The worldbuilding of the prequel is equally admirable as the series expands the original world of Henson to answer all the questions that the original film left unanswered. The series explores the civilization of the Gelfling people, the origins of the Skeksis, and the mysticism that surrounds Thra. It’s a fun world to explore for fantasy lovers, particularly for the ‘80s nerds who were enchanted by the original film.

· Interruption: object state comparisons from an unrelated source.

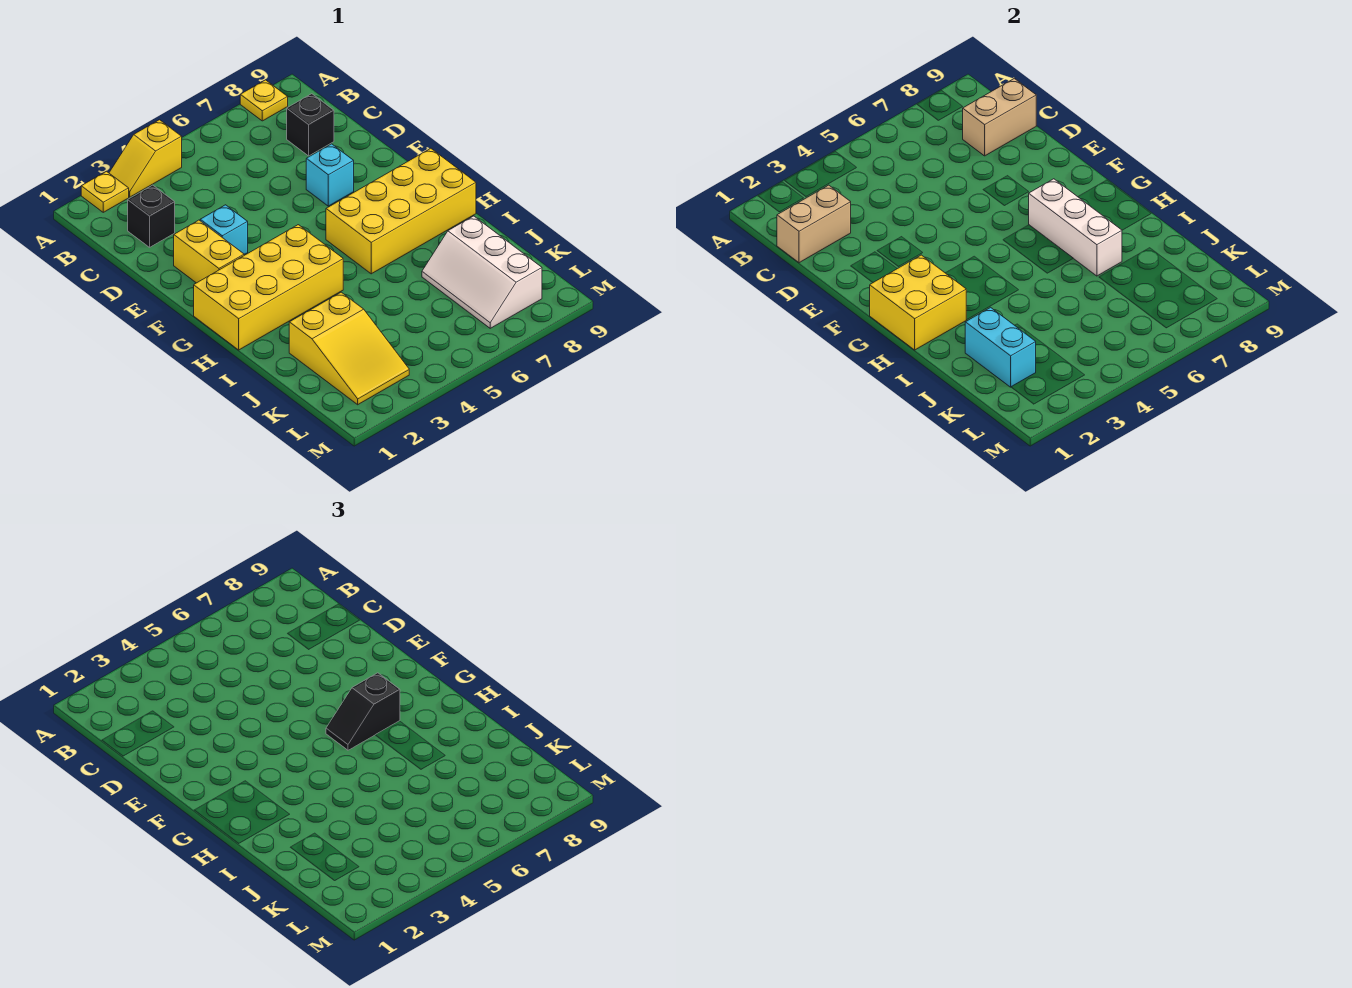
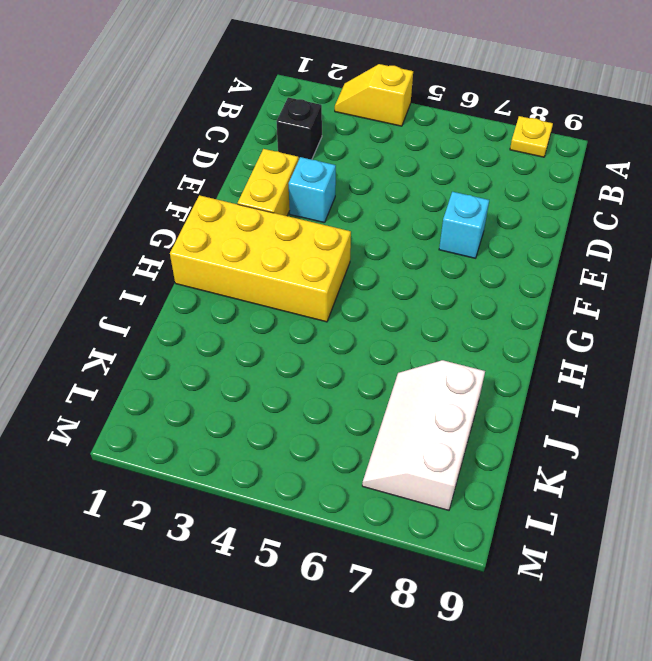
none -> yellow 1x1 plate [81,171,129,212]
none -> black 1x1 brick [287,94,334,156]
none -> yellow 2x4 brick [326,148,476,274]

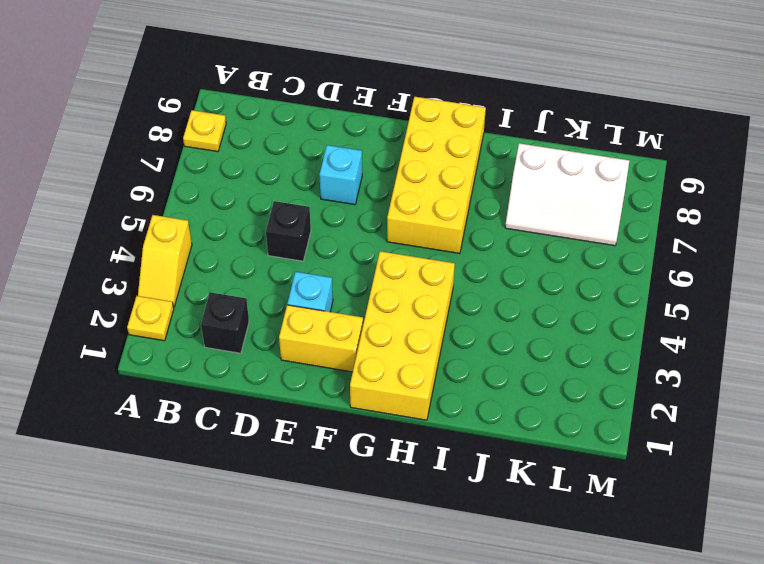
black 1x1 brick [266,201,311,261] -> black 1x1 brick moved to [287,94,334,156]
none -> yellow 2x3 slope [289,292,409,405]
none -> tan 1x2 brick [777,185,851,263]
none -> tan 1x2 brick [963,78,1036,156]

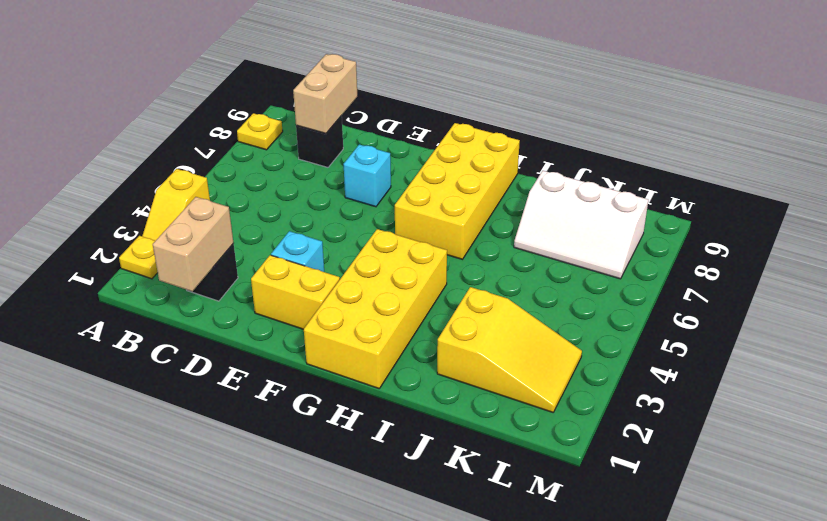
none -> yellow 2x2 brick [870,255,966,350]
none -> white 1x3 brick [1029,179,1122,276]
none -> cyan 1x2 brick [965,307,1036,387]

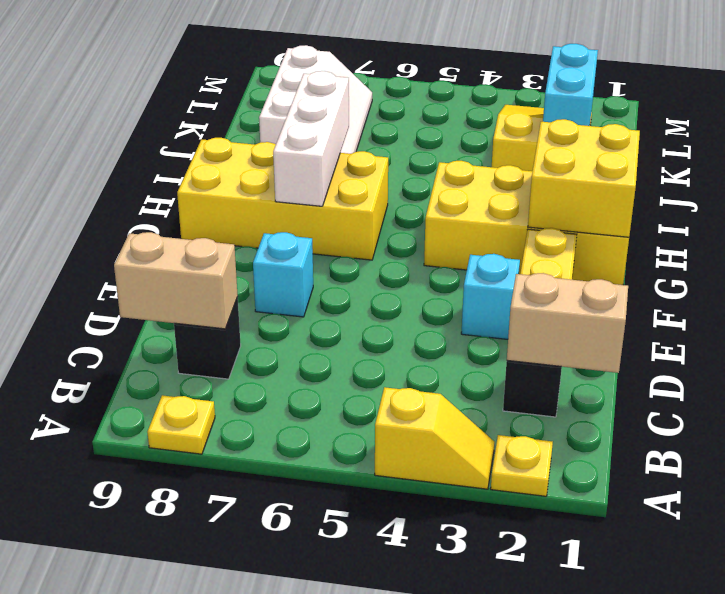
none -> black 1x2 slope [326,673,400,750]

Plot-wise, the Age of Resistance more closely resembles Lord of the Rings than Game of Thrones. It’s not a complicated storyline to follow: There’s a world to be saved, a hero to save it, a princess with the key, and evil villains who will do everything to stop them. But despite the predictability of the plot, it’s easy to get sucked into a series that favors unending optimism and heroism. This is old-fashioned fantasy at its finest, hoping for the best despite all odds. It’s slightly upsetting to watch the courage of the series’ heroes if you know how the original film begins, but Henson’s world has never made it easy for their heroes to triumph. It is a dark fantasy, after all.
Aside from its artistic achievements of the series, its heart is in the themes it dares to explore. The story tackles oppression and resistance, isolation and patriotism, and most importantly, it highlights the necessity to find courage in the face of terror. Although our world is far from the fantastical landscape of Thra, the show does a good job reminding viewers that even the smallest of people (or puppets) can speak truth to power.
The Dark Crystal: Age of Resistance is now streaming on Netflix.